(RAW DATA)

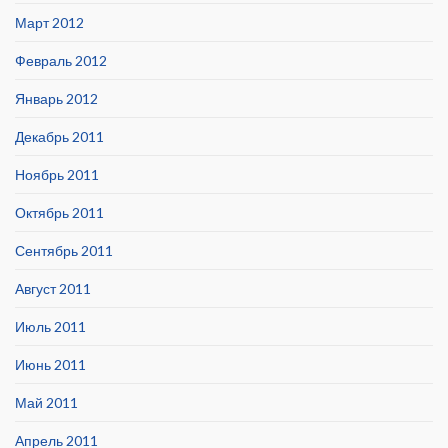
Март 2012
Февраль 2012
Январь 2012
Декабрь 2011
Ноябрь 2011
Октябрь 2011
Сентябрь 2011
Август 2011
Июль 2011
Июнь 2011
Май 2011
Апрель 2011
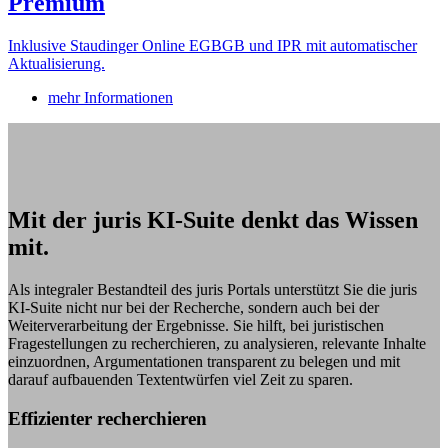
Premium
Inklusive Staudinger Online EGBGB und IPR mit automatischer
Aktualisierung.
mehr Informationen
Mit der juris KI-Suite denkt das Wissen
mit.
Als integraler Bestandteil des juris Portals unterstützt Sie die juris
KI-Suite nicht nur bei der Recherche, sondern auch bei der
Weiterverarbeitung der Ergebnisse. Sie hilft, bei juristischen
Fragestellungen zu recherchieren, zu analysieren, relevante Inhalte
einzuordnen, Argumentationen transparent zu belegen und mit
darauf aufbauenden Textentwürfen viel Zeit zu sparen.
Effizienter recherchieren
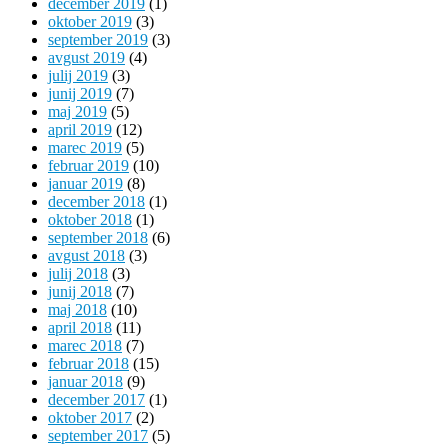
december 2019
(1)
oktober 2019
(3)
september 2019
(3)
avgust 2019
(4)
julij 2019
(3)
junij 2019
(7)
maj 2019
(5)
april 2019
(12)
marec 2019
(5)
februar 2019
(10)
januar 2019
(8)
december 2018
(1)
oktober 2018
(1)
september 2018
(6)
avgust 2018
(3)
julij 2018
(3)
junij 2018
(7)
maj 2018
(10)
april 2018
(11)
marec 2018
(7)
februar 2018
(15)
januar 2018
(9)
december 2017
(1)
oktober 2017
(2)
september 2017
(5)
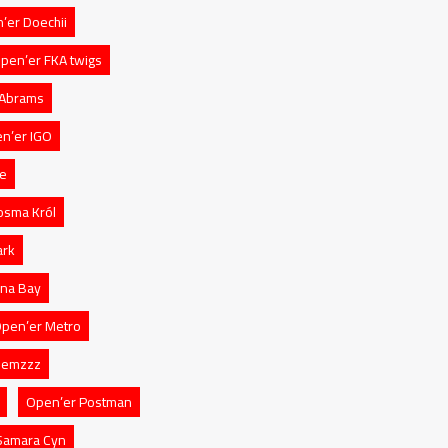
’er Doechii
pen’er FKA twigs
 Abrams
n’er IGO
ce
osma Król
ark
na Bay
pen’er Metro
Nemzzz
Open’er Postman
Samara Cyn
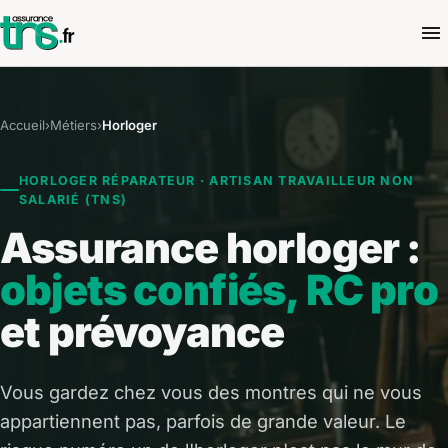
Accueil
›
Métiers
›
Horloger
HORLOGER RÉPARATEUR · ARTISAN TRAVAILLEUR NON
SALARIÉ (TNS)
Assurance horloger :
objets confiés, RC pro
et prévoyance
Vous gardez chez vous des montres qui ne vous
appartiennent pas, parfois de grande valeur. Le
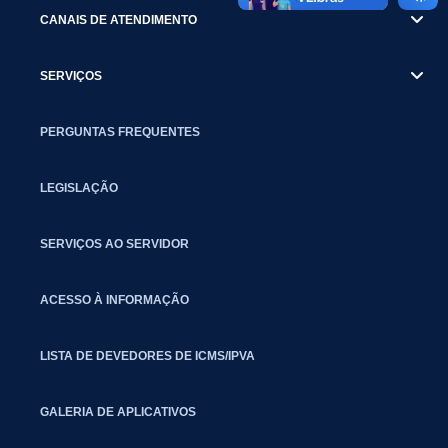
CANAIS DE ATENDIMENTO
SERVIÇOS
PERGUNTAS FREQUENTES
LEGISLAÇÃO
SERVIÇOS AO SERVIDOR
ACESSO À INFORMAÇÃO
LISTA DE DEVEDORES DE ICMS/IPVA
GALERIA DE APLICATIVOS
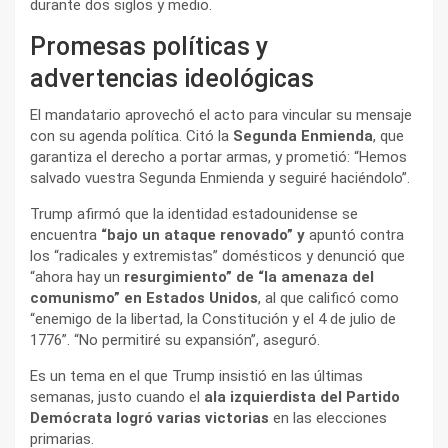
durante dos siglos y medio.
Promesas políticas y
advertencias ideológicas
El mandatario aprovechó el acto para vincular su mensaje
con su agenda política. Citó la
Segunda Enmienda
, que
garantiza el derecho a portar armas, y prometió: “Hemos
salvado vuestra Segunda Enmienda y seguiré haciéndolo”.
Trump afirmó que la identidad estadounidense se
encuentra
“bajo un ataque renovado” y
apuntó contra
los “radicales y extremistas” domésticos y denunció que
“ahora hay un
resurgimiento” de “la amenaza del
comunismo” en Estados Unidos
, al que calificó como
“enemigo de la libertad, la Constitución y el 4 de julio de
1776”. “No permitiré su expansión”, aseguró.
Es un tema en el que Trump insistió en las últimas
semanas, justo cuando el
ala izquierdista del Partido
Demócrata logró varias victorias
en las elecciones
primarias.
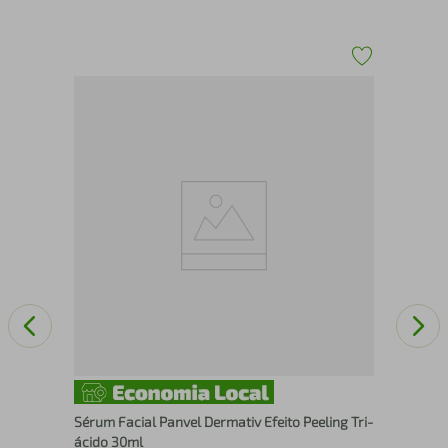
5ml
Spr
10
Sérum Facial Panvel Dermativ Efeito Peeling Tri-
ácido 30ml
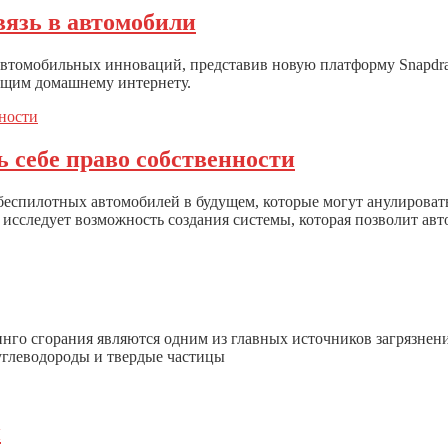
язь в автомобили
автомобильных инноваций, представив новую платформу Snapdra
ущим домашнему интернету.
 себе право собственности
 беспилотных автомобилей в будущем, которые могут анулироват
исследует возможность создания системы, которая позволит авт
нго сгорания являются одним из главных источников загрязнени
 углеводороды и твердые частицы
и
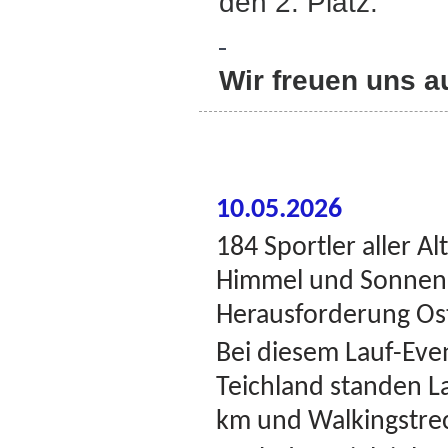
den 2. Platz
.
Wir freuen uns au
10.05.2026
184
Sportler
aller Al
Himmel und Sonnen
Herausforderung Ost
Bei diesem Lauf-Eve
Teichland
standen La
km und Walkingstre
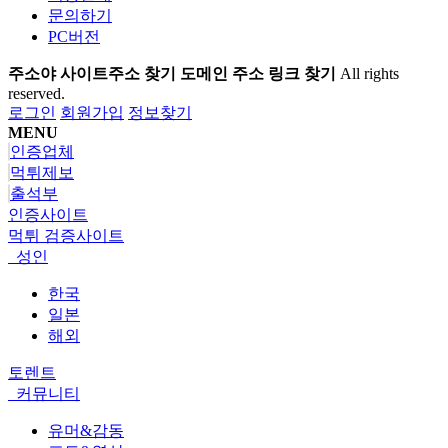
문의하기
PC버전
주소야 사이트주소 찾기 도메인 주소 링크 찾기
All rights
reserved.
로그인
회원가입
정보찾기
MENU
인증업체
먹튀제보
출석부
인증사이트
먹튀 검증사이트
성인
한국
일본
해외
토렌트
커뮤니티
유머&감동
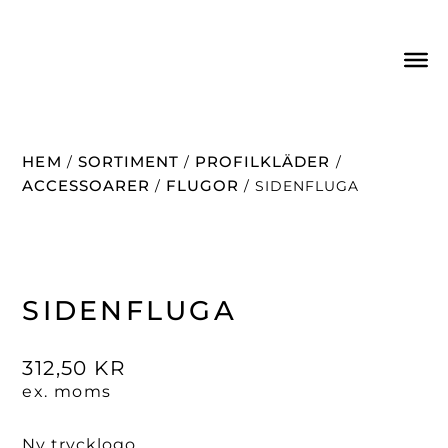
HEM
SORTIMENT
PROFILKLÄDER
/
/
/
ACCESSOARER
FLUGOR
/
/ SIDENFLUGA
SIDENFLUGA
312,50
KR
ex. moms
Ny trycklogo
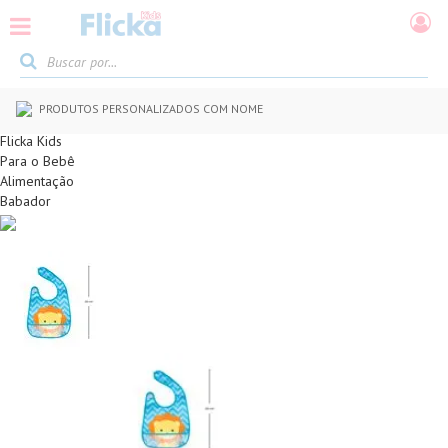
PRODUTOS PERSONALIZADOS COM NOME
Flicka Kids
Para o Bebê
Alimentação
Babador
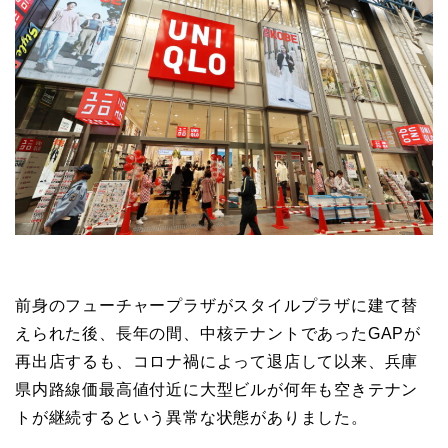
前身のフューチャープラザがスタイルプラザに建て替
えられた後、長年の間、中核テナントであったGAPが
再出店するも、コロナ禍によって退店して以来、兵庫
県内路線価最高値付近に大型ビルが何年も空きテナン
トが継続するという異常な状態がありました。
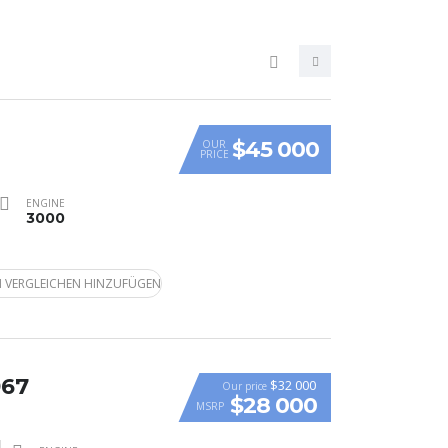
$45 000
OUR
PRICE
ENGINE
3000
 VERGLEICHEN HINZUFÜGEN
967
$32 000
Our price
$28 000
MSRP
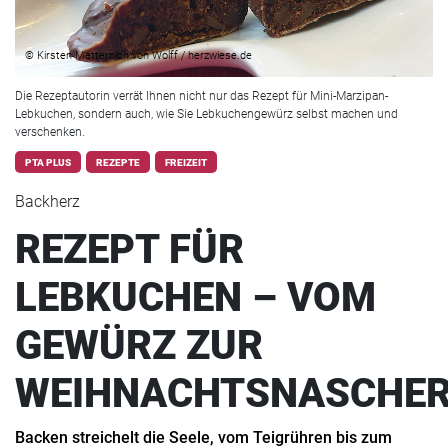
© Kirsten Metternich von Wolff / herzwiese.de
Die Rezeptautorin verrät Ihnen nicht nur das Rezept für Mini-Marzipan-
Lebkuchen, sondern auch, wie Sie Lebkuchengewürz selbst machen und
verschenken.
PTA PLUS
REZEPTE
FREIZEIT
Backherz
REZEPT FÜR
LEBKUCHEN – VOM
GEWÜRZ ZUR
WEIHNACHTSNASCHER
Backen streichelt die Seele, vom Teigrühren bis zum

(End RAW DATA)

## [JOB]
Reproduce the text of every item above with "Backzauber" substituted for "Backherz" wherever it occurs, leaving everything else unaltered. Omit the pictures from your answer.

## [TASK ANSWER]
Март 2012
Февраль 2012
Январь 2012
Декабрь 2011
Ноябрь 2011
Октябрь 2011
Сентябрь 2011
Август 2011
Июль 2011
Июнь 2011
Май 2011
Апрель 2011
Premium
Inklusive Staudinger Online EGBGB und IPR mit automatischer
Aktualisierung.
mehr Informationen
Mit der juris KI-Suite denkt das Wissen
mit.
Als integraler Bestandteil des juris Portals unterstützt Sie die juris
KI-Suite nicht nur bei der Recherche, sondern auch bei der
Weiterverarbeitung der Ergebnisse. Sie hilft, bei juristischen
Fragestellungen zu recherchieren, zu analysieren, relevante Inhalte
einzuordnen, Argumentationen transparent zu belegen und mit
darauf aufbauenden Textentwürfen viel Zeit zu sparen.
Effizienter recherchieren
december 2019
(1)
oktober 2019
(3)
september 2019
(3)
avgust 2019
(4)
julij 2019
(3)
junij 2019
(7)
maj 2019
(5)
april 2019
(12)
marec 2019
(5)
februar 2019
(10)
januar 2019
(8)
december 2018
(1)
oktober 2018
(1)
september 2018
(6)
avgust 2018
(3)
julij 2018
(3)
junij 2018
(7)
maj 2018
(10)
april 2018
(11)
marec 2018
(7)
februar 2018
(15)
januar 2018
(9)
december 2017
(1)
oktober 2017
(2)
september 2017
(5)
’er Doechii
pen’er FKA twigs
 Abrams
n’er IGO
ce
osma Król
ark
na Bay
pen’er Metro
Nemzzz
Open’er Postman
Samara Cyn
Accueil
›
Métiers
›
Horloger
HORLOGER RÉPARATEUR · ARTISAN TRAVAILLEUR NON
SALARIÉ (TNS)
Assurance horloger :
objets confiés, RC pro
et prévoyance
Vous gardez chez vous des montres qui ne vous
appartiennent pas, parfois de grande valeur. Le
CANAIS DE ATENDIMENTO
SERVIÇOS
PERGUNTAS FREQUENTES
LEGISLAÇÃO
SERVIÇOS AO SERVIDOR
ACESSO À INFORMAÇÃO
LISTA DE DEVEDORES DE ICMS/IPVA
GALERIA DE APLICATIVOS
durante dos siglos y medio.
Promesas políticas y
advertencias ideológicas
El mandatario aprovechó el acto para vincular su mensaje
con su agenda política. Citó la
Segunda Enmienda
, que
garantiza el derecho a portar armas, y prometió: “Hemos
salvado vuestra Segunda Enmienda y seguiré haciéndolo”.
Trump afirmó que la identidad estadounidense se
encuentra
“bajo un ataque renovado” y
apuntó contra
los “radicales y extremistas” domésticos y denunció que
“ahora hay un
resurgimiento” de “la amenaza del
comunismo” en Estados Unidos
, al que calificó como
“enemigo de la libertad, la Constitución y el 4 de julio de
1776”. “No permitiré su expansión”, aseguró.
Es un tema en el que Trump insistió en las últimas
semanas, justo cuando el
ala izquierdista del Partido
Demócrata logró varias victorias
en las elecciones
primarias.
5ml
Spr
10
Sérum Facial Panvel Dermativ Efeito Peeling Tri-
ácido 30ml
язь в автомобили
автомобильных инноваций, представив новую платформу Snapdra
ущим домашнему интернету.
 себе право собственности
 беспилотных автомобилей в будущем, которые могут анулироват
исследует возможность создания системы, которая позволит авт
нго сгорания являются одним из главных источников загрязнени
 углеводороды и твердые частицы
и
den 2. Platz
.
Wir freuen uns au
10.05.2026
184
Sportler
aller Al
Himmel und Sonnen
Herausforderung Ost
Bei diesem Lauf-Eve
Teichland
standen La
km und Walkingstre
문의하기
PC버전
주소야 사이트주소 찾기 도메인 주소 링크 찾기
All rights
reserved.
로그인
회원가입
정보찾기
MENU
인증업체
먹튀제보
출석부
인증사이트
먹튀 검증사이트
성인
한국
일본
해외
토렌트
커뮤니티
유머&감동
HEM
SORTIMENT
PROFILKLÄDER
/
/
/
ACCESSOARER
FLUGOR
/
/ SIDENFLUGA
SIDENFLUGA
312,50
KR
ex. moms
Ny trycklogo
PRODUTOS PERSONALIZADOS COM NOME
Flicka Kids
Para o Bebê
Alimentação
Babador
前身のフューチャープラザがスタイルプラザに建て替
えられた後、長年の間、中核テナントであったGAPが
再出店するも、コロナ禍によって退店して以来、兵庫
県内路線価最高値付近に大型ビルが何年も空きテナン
トが継続するという異常な状態がありました。
$45 000
OUR
PRICE
ENGINE
3000
 VERGLEICHEN HINZUFÜGEN
967
$32 000
Our price
$28 000
MSRP
© Kirsten Metternich von Wolff / herzwiese.de
Die Rezeptautorin verrät Ihnen nicht nur das Rezept für Mini-Marzipan-
Lebkuchen, sondern auch, wie Sie Lebkuchengewürz selbst machen und
verschenken.
PTA PLUS
REZEPTE
FREIZEIT
Backzauber
REZEPT FÜR
LEBKUCHEN – VOM
GEWÜRZ ZUR
WEIHNACHTSNASCHER
Backen streichelt die Seele, vom Teigrühren bis zum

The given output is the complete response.